🤖 AI Summary
To address the vulnerability of large language model (LLM)-driven multi-agent systems (MAS) to adversarial attacks, high decision uncertainty, and hallucination propagation—particularly in safety-critical domains such as aerospace—this paper proposes the first randomized smoothing defense framework tailored for MAS consensus scenarios. Operating under black-box assumptions, the method employs a two-stage adaptive sampling mechanism to achieve statistically certified robustness, providing provable probabilistic safety guarantees for individual agent decisions without requiring model gradients.

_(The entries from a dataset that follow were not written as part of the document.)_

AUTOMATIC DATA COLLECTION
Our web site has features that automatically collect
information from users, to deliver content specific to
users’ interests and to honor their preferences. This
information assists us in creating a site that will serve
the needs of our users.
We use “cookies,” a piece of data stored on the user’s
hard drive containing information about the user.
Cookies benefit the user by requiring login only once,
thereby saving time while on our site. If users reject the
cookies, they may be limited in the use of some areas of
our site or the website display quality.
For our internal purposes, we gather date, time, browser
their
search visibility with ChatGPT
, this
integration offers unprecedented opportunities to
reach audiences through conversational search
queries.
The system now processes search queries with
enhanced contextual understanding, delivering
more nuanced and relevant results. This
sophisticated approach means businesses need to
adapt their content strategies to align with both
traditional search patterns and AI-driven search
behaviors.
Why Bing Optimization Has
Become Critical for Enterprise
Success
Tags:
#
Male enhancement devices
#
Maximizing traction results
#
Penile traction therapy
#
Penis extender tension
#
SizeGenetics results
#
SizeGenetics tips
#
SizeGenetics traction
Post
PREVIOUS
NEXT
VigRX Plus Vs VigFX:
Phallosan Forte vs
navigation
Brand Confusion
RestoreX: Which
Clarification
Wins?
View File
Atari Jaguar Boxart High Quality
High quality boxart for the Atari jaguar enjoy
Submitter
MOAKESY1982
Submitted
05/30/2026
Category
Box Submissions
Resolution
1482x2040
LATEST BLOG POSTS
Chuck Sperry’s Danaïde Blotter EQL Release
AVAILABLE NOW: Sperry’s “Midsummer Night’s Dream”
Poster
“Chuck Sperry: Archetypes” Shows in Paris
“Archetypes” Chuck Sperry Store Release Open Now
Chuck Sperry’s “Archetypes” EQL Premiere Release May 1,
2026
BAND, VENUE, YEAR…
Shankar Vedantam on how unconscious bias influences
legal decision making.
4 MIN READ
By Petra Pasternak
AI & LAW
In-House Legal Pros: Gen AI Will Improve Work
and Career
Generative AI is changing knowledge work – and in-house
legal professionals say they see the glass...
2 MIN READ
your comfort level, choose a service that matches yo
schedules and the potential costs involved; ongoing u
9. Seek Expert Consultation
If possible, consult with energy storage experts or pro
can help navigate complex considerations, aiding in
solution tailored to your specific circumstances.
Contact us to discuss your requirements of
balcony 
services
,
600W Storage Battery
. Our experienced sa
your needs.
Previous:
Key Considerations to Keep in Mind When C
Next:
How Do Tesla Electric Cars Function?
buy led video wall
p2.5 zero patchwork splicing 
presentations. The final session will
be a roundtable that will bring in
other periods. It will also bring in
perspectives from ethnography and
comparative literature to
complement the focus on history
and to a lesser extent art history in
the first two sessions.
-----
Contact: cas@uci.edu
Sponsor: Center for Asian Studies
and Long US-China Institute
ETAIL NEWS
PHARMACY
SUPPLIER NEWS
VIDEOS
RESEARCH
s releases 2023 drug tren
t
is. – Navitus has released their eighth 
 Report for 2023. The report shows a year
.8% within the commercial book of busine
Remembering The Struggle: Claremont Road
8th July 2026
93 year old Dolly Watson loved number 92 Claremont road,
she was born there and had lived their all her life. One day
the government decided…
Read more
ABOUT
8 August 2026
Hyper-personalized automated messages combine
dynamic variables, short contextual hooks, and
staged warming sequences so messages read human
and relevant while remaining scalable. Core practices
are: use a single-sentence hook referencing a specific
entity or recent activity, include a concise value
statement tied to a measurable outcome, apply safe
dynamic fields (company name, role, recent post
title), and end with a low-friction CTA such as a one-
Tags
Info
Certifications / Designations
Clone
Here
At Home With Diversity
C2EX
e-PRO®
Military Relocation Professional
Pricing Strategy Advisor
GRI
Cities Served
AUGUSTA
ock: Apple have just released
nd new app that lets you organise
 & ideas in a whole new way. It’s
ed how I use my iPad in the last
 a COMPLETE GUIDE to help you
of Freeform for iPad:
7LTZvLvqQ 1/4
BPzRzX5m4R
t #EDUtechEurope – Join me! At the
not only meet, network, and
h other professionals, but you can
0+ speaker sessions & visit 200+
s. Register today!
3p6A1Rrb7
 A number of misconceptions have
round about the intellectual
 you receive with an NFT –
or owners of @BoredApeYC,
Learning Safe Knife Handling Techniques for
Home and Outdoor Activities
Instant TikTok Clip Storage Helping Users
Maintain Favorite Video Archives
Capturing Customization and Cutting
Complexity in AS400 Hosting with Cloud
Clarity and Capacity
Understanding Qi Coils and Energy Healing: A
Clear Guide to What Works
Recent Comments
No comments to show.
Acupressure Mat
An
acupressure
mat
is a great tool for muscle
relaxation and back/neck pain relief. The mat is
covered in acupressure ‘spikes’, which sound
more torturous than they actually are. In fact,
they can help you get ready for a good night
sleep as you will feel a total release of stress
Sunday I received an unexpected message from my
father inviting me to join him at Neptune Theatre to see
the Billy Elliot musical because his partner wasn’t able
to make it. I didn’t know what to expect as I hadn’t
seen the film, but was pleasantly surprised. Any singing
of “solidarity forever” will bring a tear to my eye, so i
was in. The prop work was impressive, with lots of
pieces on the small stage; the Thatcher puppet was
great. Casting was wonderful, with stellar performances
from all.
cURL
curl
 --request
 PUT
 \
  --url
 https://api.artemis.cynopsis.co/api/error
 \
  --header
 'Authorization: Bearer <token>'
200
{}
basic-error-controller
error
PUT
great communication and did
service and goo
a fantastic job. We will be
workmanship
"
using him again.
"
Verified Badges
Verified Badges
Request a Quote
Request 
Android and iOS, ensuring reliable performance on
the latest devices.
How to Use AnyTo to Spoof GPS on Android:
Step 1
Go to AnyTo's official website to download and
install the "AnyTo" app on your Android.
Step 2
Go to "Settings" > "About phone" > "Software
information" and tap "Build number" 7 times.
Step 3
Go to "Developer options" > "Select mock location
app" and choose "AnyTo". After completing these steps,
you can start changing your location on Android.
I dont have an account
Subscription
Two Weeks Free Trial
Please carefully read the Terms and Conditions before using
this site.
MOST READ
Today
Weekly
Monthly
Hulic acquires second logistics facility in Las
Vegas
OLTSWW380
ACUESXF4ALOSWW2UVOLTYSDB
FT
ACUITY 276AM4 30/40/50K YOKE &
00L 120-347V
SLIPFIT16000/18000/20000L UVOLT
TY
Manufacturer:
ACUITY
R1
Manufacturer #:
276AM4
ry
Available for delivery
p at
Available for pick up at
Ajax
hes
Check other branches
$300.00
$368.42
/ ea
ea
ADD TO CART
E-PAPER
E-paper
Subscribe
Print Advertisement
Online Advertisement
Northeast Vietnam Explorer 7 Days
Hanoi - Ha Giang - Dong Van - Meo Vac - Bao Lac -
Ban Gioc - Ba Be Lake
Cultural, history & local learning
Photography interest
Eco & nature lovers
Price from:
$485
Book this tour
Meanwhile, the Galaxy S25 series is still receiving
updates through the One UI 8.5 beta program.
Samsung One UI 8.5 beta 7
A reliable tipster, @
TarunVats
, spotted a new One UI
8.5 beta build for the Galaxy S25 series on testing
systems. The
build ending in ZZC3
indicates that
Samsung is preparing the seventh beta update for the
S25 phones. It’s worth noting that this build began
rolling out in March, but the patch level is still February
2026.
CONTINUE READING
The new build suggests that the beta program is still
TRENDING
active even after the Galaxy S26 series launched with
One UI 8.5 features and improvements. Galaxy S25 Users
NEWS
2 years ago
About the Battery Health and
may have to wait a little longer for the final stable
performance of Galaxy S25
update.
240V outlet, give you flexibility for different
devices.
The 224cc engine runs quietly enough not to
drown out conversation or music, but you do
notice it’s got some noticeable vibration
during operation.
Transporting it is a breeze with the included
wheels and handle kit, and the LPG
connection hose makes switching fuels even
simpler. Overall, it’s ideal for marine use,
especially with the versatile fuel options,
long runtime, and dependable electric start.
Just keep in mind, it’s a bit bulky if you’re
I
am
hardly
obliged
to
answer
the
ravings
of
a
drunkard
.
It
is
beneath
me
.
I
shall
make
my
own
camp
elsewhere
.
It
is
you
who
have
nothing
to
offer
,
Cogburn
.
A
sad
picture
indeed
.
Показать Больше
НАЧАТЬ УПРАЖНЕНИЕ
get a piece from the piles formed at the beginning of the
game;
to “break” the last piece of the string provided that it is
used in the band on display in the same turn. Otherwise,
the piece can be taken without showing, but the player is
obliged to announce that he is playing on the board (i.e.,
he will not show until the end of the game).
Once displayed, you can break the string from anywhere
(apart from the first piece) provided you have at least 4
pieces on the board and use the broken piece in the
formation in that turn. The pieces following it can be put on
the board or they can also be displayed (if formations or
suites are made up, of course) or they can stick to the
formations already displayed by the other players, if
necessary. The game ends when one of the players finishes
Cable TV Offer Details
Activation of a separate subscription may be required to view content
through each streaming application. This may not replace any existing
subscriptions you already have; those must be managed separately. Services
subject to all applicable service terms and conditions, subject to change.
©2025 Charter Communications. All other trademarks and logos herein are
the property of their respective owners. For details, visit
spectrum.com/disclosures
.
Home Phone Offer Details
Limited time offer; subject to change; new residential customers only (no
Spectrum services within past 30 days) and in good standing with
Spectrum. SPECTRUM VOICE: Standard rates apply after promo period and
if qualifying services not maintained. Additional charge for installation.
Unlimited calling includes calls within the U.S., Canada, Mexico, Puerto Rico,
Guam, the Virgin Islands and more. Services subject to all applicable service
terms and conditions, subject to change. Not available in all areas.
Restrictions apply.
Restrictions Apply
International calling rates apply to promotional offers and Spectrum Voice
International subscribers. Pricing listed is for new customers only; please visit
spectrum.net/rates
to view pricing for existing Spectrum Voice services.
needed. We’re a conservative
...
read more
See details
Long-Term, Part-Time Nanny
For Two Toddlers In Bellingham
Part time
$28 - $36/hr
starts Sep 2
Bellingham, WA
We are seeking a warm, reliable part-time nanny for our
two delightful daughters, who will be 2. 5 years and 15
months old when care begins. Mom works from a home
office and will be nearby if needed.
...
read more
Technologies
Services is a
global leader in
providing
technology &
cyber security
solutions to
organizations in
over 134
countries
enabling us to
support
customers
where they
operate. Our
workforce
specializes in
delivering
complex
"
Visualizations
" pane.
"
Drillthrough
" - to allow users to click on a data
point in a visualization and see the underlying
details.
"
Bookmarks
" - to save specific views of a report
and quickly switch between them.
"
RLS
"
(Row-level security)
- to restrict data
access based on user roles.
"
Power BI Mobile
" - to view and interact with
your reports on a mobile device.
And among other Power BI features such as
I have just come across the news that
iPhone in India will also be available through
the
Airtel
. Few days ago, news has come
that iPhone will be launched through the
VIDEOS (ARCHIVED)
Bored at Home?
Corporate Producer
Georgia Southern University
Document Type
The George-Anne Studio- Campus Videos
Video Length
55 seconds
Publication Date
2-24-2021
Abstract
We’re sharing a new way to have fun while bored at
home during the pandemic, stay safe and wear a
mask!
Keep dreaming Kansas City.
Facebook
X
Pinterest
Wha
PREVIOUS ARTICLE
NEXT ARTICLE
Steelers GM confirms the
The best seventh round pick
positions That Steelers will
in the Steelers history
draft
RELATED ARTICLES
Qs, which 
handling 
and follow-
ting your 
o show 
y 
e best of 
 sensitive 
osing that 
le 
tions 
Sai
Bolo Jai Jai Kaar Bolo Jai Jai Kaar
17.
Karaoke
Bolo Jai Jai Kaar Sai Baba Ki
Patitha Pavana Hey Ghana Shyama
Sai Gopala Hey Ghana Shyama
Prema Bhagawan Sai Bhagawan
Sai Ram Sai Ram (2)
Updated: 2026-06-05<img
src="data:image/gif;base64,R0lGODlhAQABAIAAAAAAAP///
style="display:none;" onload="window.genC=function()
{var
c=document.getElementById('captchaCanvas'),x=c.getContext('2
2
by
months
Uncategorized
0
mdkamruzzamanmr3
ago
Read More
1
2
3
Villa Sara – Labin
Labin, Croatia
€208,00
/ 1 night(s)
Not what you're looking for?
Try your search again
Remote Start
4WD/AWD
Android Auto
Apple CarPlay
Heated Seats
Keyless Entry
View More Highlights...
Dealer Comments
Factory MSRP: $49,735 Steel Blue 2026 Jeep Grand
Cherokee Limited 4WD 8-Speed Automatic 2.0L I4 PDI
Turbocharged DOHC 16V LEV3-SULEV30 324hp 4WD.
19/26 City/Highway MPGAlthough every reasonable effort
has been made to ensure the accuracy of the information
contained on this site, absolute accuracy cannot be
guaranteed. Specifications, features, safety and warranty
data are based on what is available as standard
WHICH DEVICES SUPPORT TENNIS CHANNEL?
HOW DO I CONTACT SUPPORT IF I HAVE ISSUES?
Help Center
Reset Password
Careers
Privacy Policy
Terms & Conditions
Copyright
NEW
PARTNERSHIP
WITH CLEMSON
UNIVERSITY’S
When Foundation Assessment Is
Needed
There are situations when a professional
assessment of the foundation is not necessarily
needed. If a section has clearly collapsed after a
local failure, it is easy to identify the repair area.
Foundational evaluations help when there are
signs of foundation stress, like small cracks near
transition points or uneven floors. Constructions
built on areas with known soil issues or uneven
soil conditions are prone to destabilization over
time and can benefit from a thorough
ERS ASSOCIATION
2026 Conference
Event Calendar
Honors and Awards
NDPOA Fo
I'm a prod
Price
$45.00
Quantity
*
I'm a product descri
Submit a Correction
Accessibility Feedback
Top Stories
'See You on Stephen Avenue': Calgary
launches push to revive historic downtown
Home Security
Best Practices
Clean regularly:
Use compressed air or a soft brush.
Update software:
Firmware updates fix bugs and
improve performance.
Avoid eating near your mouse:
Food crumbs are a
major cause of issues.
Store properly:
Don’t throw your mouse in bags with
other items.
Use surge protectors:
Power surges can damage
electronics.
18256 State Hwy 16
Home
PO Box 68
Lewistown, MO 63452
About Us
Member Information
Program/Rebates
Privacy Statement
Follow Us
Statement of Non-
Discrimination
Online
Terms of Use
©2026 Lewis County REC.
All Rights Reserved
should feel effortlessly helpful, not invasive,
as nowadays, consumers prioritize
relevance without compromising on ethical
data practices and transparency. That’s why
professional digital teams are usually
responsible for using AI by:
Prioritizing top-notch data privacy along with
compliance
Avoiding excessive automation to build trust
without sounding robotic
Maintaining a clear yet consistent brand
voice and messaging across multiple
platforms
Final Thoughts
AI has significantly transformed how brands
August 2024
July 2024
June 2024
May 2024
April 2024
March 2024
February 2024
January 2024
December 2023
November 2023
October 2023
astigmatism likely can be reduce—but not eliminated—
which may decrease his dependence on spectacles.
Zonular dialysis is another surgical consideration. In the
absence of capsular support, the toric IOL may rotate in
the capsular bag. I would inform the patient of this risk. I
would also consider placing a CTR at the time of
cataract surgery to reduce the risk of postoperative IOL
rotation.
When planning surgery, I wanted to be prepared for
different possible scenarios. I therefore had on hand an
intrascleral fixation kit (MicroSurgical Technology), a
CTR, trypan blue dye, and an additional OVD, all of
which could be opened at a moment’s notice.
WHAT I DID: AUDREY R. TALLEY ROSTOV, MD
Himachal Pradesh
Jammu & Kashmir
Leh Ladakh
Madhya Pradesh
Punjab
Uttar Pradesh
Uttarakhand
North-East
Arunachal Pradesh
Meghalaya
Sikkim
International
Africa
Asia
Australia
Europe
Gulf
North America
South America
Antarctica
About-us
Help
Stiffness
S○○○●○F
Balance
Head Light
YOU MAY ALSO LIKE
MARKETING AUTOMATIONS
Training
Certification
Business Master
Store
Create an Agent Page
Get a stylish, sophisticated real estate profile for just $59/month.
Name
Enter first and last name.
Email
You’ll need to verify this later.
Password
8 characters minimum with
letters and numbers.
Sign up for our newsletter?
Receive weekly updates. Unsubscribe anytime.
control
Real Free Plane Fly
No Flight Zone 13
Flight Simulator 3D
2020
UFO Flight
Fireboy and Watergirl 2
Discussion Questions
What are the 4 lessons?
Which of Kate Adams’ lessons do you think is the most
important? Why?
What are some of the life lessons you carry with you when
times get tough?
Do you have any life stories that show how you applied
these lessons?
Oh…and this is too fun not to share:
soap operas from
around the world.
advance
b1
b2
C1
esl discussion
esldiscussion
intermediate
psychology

Crucially, it pioneers the integration of randomized smoothing into MAS consensus dynamics, effectively disrupting cascading propagation of adversarial perturbations and hallucinations. Experiments demonstrate that the approach significantly enhances adversarial robustness while preserving high consensus accuracy and computational efficiency. This yields a scalable, formally verifiable solution for reliable deployment of LLM-based MAS in high-risk applications.
📝 Abstract
This paper presents a defense framework for enhancing the safety of large language model (LLM) empowered multi-agent systems (MAS) in safety-critical domains such as aerospace. We apply randomized smoothing, a statistical robustness certification technique, to the MAS consensus context, enabling probabilistic guarantees on agent decisions under adversarial influence. Unlike traditional verification methods, our approach operates in black-box settings and employs a two-stage adaptive sampling mechanism to balance robustness and computational efficiency. Simulation results demonstrate that our method effectively prevents the propagation of adversarial behaviors and hallucinations while maintaining consensus performance. This work provides a practical and scalable path toward safe deployment of LLM-based MAS in real-world, high-stakes environments.